══ Dataset records

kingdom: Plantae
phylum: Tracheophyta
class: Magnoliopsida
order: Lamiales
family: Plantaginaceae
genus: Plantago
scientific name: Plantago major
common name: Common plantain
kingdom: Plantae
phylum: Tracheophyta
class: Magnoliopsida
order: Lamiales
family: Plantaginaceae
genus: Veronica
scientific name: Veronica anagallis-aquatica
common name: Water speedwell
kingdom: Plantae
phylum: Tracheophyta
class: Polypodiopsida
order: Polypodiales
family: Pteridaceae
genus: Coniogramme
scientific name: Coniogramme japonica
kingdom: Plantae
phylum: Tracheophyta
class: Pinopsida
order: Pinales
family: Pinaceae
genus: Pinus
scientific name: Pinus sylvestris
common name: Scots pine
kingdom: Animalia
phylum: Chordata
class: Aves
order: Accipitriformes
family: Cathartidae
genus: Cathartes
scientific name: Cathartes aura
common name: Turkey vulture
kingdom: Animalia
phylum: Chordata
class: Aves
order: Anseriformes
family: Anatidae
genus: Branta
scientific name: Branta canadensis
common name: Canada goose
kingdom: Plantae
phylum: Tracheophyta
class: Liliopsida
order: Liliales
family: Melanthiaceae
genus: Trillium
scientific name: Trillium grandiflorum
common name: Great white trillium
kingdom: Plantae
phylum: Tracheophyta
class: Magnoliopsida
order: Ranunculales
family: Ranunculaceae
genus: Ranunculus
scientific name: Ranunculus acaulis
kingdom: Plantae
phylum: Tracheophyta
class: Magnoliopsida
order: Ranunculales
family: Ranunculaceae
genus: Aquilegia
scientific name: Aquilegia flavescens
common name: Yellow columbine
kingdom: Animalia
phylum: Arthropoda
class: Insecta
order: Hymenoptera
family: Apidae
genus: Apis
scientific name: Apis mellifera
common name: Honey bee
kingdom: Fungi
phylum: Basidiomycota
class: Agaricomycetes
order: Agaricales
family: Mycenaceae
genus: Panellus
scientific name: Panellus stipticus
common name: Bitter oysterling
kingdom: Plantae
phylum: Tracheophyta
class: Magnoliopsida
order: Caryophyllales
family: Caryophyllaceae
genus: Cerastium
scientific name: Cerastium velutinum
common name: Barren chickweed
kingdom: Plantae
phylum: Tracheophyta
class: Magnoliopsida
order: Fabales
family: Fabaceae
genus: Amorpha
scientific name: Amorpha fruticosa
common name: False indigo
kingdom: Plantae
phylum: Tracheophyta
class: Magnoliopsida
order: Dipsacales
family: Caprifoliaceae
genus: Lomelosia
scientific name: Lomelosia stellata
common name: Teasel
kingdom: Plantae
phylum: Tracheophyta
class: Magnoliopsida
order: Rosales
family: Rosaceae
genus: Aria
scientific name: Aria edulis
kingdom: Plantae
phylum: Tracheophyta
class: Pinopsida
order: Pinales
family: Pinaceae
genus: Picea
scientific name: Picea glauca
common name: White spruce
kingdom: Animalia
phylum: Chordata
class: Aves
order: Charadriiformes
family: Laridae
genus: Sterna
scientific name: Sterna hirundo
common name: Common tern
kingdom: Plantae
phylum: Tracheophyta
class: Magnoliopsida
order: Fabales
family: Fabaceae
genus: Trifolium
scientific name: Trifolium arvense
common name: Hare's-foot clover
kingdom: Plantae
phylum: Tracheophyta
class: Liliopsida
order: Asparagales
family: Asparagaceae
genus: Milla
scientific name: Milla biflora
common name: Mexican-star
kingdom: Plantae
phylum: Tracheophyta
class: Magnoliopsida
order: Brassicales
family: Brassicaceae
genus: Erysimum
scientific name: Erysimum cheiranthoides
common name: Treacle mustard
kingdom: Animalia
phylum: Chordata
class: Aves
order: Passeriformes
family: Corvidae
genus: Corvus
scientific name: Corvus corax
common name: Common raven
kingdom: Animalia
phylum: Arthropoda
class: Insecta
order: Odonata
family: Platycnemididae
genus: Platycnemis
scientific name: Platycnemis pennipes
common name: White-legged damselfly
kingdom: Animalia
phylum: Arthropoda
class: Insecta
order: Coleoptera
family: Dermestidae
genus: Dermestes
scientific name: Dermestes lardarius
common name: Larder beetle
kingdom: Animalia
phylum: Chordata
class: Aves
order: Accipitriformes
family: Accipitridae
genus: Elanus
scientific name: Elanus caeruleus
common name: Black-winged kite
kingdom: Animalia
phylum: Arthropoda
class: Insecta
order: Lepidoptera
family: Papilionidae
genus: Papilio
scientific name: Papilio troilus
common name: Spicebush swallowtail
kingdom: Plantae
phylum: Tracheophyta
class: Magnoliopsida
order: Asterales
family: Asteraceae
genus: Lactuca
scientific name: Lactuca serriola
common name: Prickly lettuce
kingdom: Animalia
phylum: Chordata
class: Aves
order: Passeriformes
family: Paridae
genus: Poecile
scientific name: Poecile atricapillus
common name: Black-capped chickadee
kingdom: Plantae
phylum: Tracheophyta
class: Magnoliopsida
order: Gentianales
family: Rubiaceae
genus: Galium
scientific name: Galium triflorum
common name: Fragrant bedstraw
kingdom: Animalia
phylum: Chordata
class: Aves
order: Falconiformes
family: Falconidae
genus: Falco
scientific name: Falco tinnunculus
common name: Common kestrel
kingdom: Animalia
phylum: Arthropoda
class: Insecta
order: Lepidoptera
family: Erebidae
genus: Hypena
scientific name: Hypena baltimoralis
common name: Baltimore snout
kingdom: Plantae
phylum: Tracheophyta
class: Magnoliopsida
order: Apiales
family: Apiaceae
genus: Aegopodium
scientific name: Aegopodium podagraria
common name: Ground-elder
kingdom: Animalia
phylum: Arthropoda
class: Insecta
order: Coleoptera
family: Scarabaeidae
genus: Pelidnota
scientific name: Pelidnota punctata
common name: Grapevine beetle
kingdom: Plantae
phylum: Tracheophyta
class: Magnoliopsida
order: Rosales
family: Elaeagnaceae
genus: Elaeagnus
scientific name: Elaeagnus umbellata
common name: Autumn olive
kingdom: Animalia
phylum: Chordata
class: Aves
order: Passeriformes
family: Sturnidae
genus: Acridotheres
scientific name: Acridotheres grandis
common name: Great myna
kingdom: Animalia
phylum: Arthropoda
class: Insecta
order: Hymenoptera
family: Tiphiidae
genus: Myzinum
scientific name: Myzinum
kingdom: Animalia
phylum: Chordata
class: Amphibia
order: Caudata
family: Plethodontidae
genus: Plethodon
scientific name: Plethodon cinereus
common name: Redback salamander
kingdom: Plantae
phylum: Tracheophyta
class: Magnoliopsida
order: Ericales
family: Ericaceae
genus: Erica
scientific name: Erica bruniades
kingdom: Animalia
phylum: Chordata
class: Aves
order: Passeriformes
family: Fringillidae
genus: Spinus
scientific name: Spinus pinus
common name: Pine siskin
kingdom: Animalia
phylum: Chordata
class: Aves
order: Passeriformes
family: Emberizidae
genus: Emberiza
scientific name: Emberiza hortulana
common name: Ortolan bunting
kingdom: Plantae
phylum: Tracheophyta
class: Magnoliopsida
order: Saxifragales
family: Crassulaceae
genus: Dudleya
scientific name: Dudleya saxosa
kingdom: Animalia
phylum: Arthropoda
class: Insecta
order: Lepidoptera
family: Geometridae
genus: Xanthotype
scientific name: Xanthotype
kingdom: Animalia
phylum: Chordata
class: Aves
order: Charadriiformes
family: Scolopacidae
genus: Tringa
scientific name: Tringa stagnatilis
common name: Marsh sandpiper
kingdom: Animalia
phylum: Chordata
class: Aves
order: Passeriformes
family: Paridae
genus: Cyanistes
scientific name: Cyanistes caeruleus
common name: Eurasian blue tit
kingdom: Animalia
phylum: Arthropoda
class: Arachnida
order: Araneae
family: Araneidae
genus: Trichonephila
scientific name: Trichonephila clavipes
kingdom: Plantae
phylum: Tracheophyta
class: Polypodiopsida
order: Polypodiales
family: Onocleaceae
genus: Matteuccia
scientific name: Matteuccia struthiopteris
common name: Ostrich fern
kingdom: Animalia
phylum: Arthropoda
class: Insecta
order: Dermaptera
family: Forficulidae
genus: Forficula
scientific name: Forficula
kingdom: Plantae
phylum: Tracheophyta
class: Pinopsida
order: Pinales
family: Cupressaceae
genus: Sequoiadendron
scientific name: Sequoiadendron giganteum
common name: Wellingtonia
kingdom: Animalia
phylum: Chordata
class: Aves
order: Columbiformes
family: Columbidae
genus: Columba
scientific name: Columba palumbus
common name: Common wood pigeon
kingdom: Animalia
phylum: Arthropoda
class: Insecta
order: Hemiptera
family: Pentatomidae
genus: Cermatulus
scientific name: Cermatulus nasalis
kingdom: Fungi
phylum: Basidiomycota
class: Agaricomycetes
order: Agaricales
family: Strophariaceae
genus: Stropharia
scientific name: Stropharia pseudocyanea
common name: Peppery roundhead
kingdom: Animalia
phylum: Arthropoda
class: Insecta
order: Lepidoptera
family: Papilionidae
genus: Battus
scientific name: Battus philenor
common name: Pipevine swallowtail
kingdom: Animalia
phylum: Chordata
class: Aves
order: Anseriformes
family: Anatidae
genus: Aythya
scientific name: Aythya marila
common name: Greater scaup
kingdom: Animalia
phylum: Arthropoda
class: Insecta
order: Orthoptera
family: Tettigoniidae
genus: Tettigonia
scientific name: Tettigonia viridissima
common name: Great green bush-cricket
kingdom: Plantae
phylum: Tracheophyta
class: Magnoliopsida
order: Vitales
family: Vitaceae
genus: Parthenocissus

════

Reproduce the material word for word, from its first line up to and including the line that contains "scientific name: Pinus sylvestris".

**Task result:**
kingdom: Plantae
phylum: Tracheophyta
class: Magnoliopsida
order: Lamiales
family: Plantaginaceae
genus: Plantago
scientific name: Plantago major
common name: Common plantain
kingdom: Plantae
phylum: Tracheophyta
class: Magnoliopsida
order: Lamiales
family: Plantaginaceae
genus: Veronica
scientific name: Veronica anagallis-aquatica
common name: Water speedwell
kingdom: Plantae
phylum: Tracheophyta
class: Polypodiopsida
order: Polypodiales
family: Pteridaceae
genus: Coniogramme
scientific name: Coniogramme japonica
kingdom: Plantae
phylum: Tracheophyta
class: Pinopsida
order: Pinales
family: Pinaceae
genus: Pinus
scientific name: Pinus sylvestris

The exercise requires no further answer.